Show every line in the rows below that contains the word "Coordinador".

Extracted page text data
——

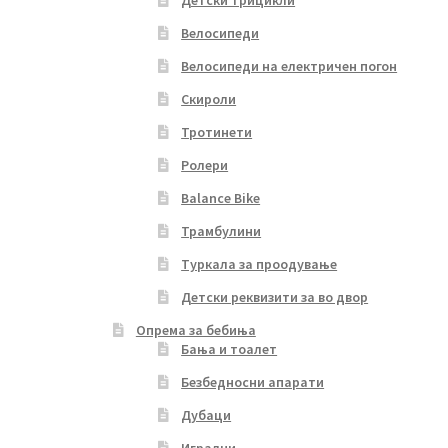
Детски трицикли
Велосипеди
Велосипеди на електричен погон
Скироли
Тротинети
Ролери
Balance Bike
Трамбулини
Туркала за проодување
Детски реквизити за во двор
Опрема за бебиња
Бања и тоалет
Безбедносни апарати
Дубаци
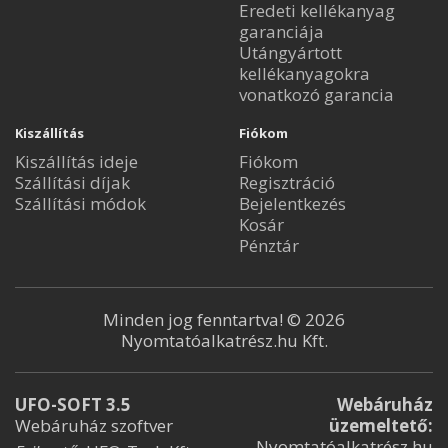
Eredeti kellékanyag
garanciája
Utángyártott
kellékanyagokra
vonatkozó garancia
Kiszállítás
Fiókom
Kiszállítás ideje
Fiókom
Szállítási díjak
Regisztráció
Szállítási módok
Bejelentkezés
Kosár
Pénztár
Minden jog fenntartva! © 2026
Nyomtatóalkatrész.hu Kft.
UFO-SOFT 3.5
Webáruház
Webáruház szoftver
üzemeltető:
Nyomtatóalkatrész.hu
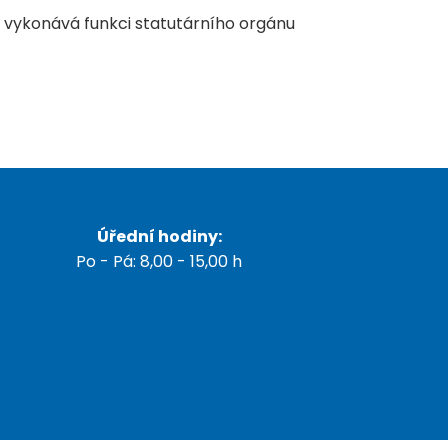
a vykonává funkci statutárního orgánu
Úřední hodiny:
Po - Pá: 8,00 - 15,00 h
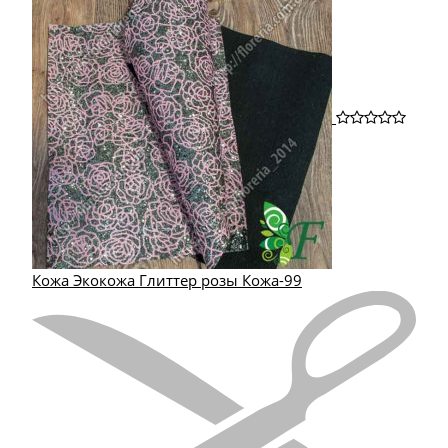
Кожа Экокожа Глиттер розы Кожа-99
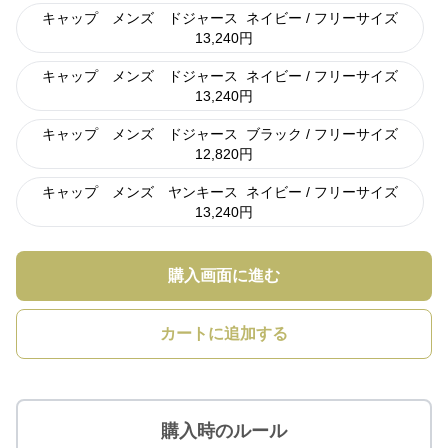
キャップ メンズ ドジャース
ネイビー / フリーサイズ
13,240
円
キャップ メンズ ドジャース
ネイビー / フリーサイズ
13,240
円
キャップ メンズ ドジャース
ブラック / フリーサイズ
12,820
円
キャップ メンズ ヤンキース
ネイビー / フリーサイズ
13,240
円
購入画面に進む
カートに追加する
購入時のルール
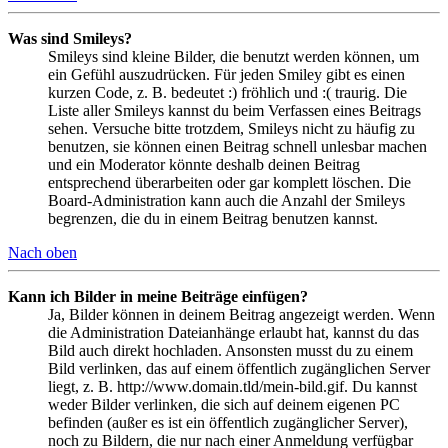
Was sind Smileys?
Smileys sind kleine Bilder, die benutzt werden können, um
ein Gefühl auszudrücken. Für jeden Smiley gibt es einen
kurzen Code, z. B. bedeutet :) fröhlich und :( traurig. Die
Liste aller Smileys kannst du beim Verfassen eines Beitrags
sehen. Versuche bitte trotzdem, Smileys nicht zu häufig zu
benutzen, sie können einen Beitrag schnell unlesbar machen
und ein Moderator könnte deshalb deinen Beitrag
entsprechend überarbeiten oder gar komplett löschen. Die
Board-Administration kann auch die Anzahl der Smileys
begrenzen, die du in einem Beitrag benutzen kannst.
Nach oben
Kann ich Bilder in meine Beiträge einfügen?
Ja, Bilder können in deinem Beitrag angezeigt werden. Wenn
die Administration Dateianhänge erlaubt hat, kannst du das
Bild auch direkt hochladen. Ansonsten musst du zu einem
Bild verlinken, das auf einem öffentlich zugänglichen Server
liegt, z. B. http://www.domain.tld/mein-bild.gif. Du kannst
weder Bilder verlinken, die sich auf deinem eigenen PC
befinden (außer es ist ein öffentlich zugänglicher Server),
noch zu Bildern, die nur nach einer Anmeldung verfügbar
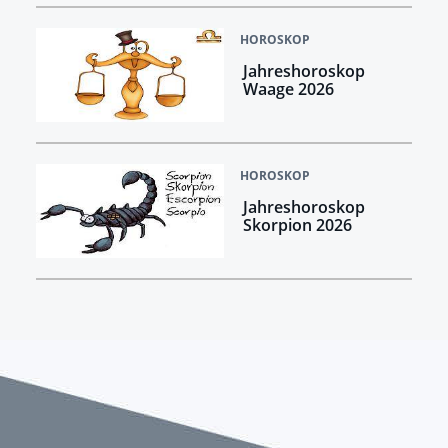
HOROSKOP
Jahreshoroskop
Waage 2026
HOROSKOP
Jahreshoroskop
Skorpion 2026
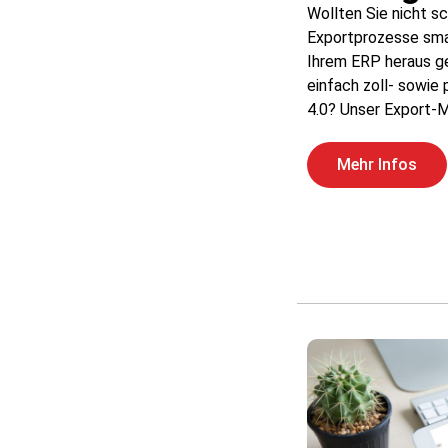
Wollten Sie nicht s
Exportprozesse smar
Ihrem ERP heraus ge
einfach zoll- sowie
4.0? Unser Export-
Mehr Infos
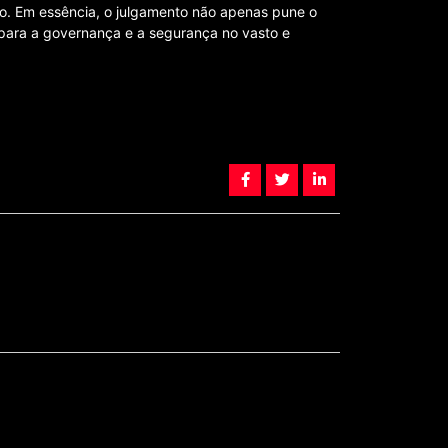
o. Em essência, o julgamento não apenas pune o
 para a governança e a segurança no vasto e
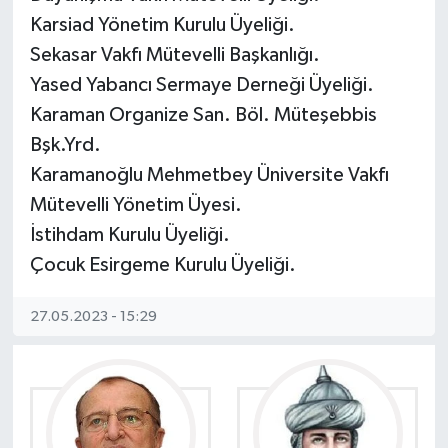
Karsiad Yönetim Kurulu Üyeliği.
Sekasar Vakfı Mütevelli Başkanlığı.
Yased Yabancı Sermaye Derneği Üyeliği.
Karaman Organize San. Böl. Müteşebbis
Bşk.Yrd.
Karamanoğlu Mehmetbey Üniversite Vakfı
Mütevelli Yönetim Üyesi.
İstihdam Kurulu Üyeliği.
Çocuk Esirgeme Kurulu Üyeliği.
27.05.2023 - 15:29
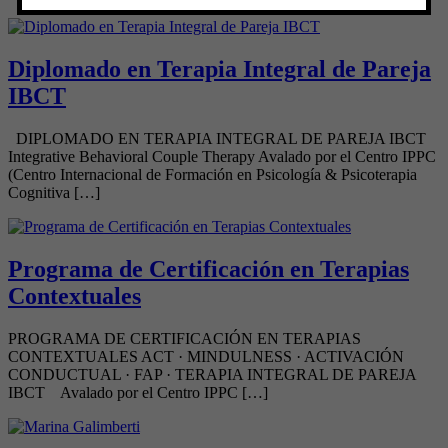
Diplomado en Terapia Integral de Pareja
IBCT
DIPLOMADO EN TERAPIA INTEGRAL DE PAREJA IBCT
Integrative Behavioral Couple Therapy Avalado por el Centro IPPC
(Centro Internacional de Formación en Psicología & Psicoterapia
Cognitiva […]
Programa de Certificación en Terapias
Contextuales
PROGRAMA DE CERTIFICACIÓN EN TERAPIAS
CONTEXTUALES ACT · MINDULNESS · ACTIVACIÓN
CONDUCTUAL · FAP · TERAPIA INTEGRAL DE PAREJA
IBCT Avalado por el Centro IPPC […]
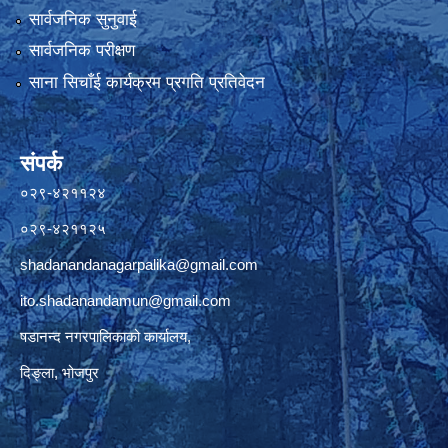
सार्वजनिक सुनुवाई
सार्वजनिक परीक्षण
साना सिचाँई कार्यक्रम प्रगति प्रतिवेदन
संपर्क
०२९-४२११२४
०२९-४२११२५
shadanandanagarpalika@gmail.com
ito.shadanandamun@gmail.com
षडानन्द नगरपालिकाको कार्यालय,
दिङ्ला, भोजपुर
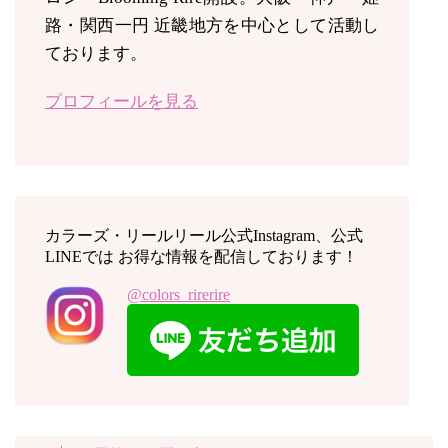
路・関西一円 近畿地方を中心として活動し
ております。
プロフィールを見る
カラーズ・リールリール公式Instagram、公式
LINEでは お得な情報を配信しております！
@colors_rirerire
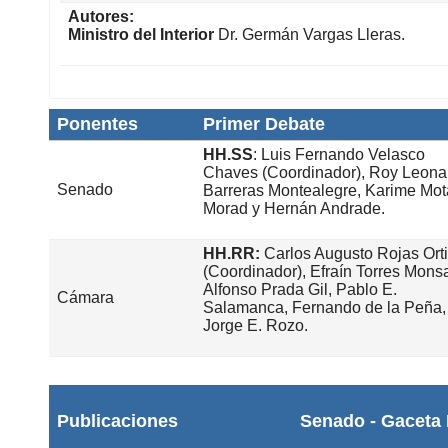
Autores:
Ministro del Interior
Dr. Germán Vargas Lleras.
Ponentes
Primer Debate
HH.SS
: Luis Fernando Velasco
Chaves (Coordinador), Roy Leona
Senado
Barreras Montealegre, Karime Mot
Morad y Hernán Andrade.
HH.RR:
Carlos Augusto Rojas Ort
(Coordinador), Efraín Torres Mons
Alfonso Prada Gil, Pablo E.
Cámara
Salamanca, Fernando de la Peña,
Jorge E. Rozo.
Publicaciones
Senado - Gaceta 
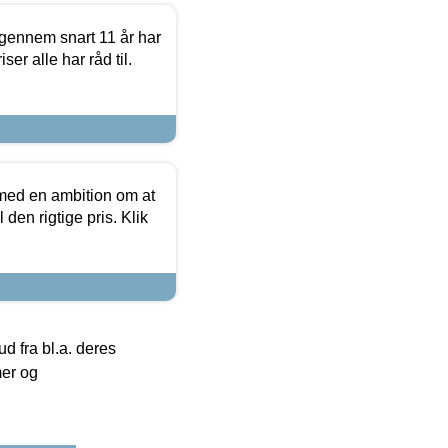
igennem snart 11 år har
ser alle har råd til.
 med en ambition om at
 den rigtige pris. Klik
 fra bl.a. deres
mer og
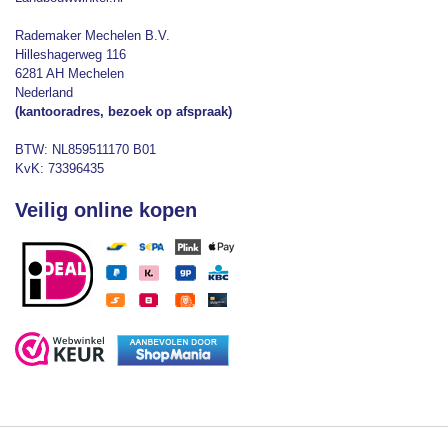
Rademaker Mechelen B.V.
Hilleshagerweg 116
6281 AH Mechelen
Nederland
(kantooradres, bezoek op afspraak)
BTW: NL859511170 B01
KvK: 73396435
Veilig online kopen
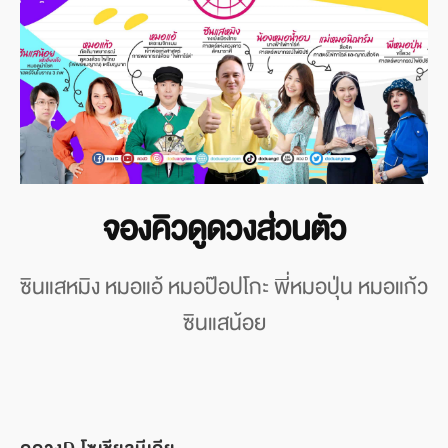
จองคิวดูดวงส่วนตัว
ซินแสหมิง หมอแอ้ หมอป๊อปโกะ พี่หมอปุ่น หมอแก้ว
ซินแสน้อย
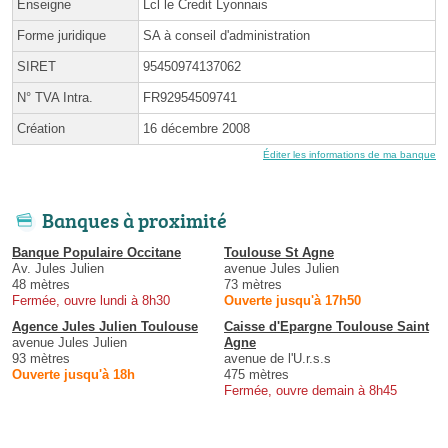
Enseigne
Lcl le Credit Lyonnais
Forme juridique
SA à conseil d'administration
SIRET
95450974137062
N° TVA Intra.
FR92954509741
Création
16 décembre 2008
Éditer les informations de ma banque
Banques à proximité
Banque Populaire Occitane
Toulouse St Agne
Av. Jules Julien
avenue Jules Julien
48 mètres
73 mètres
Fermée, ouvre lundi à 8h30
Ouverte jusqu'à 17h50
Agence Jules Julien Toulouse
Caisse d'Epargne Toulouse Saint
avenue Jules Julien
Agne
93 mètres
avenue de l'U.r.s.s
Ouverte jusqu'à 18h
475 mètres
Fermée, ouvre demain à 8h45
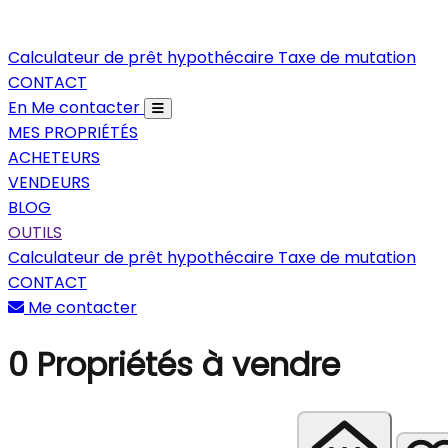
Calculateur de prêt hypothécaire
Taxe de mutation
CONTACT
En
Me contacter
MES PROPRIÉTÉS
ACHETEURS
VENDEURS
BLOG
OUTILS
Calculateur de prêt hypothécaire
Taxe de mutation
CONTACT
Me contacter
0
Propriétés à vendre
Trier les propriétés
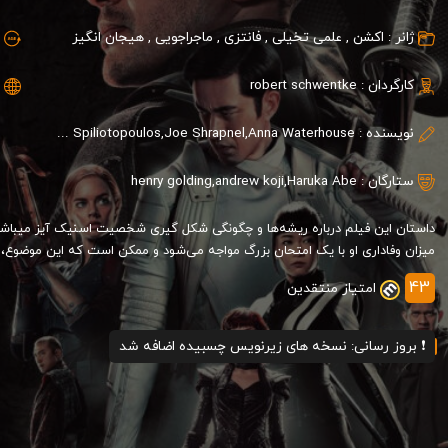
ژانر :
اکشن
,
علمی تخیلی
,
فانتزی
,
ماجراجویی
,
هیجان انگیز
کارگردان :
robert schwentke
نویسنده :
Evan Spiliotopoulos,Joe Shrapnel,Anna Waterhouse
ستارگان :
Haruka Abe
,
andrew koji
,
henry golding
داستان این فیلم درباره ریشه‌ها و چگونگی شکل گیری شخصیت اسنیک آیز میباشد
میزان وفاداری او با یک امتحان بزرگ مواجه می‌شود و ممکن است که این موضوع، جدا
43
امتیاز منتقدین
❗ بروز رسانی: نسخه های زیرنویس چسبیده اضافه شد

——

#### Written response
Chaves (Coordinador), Roy Leona
(Coordinador), Efraín Torres Mons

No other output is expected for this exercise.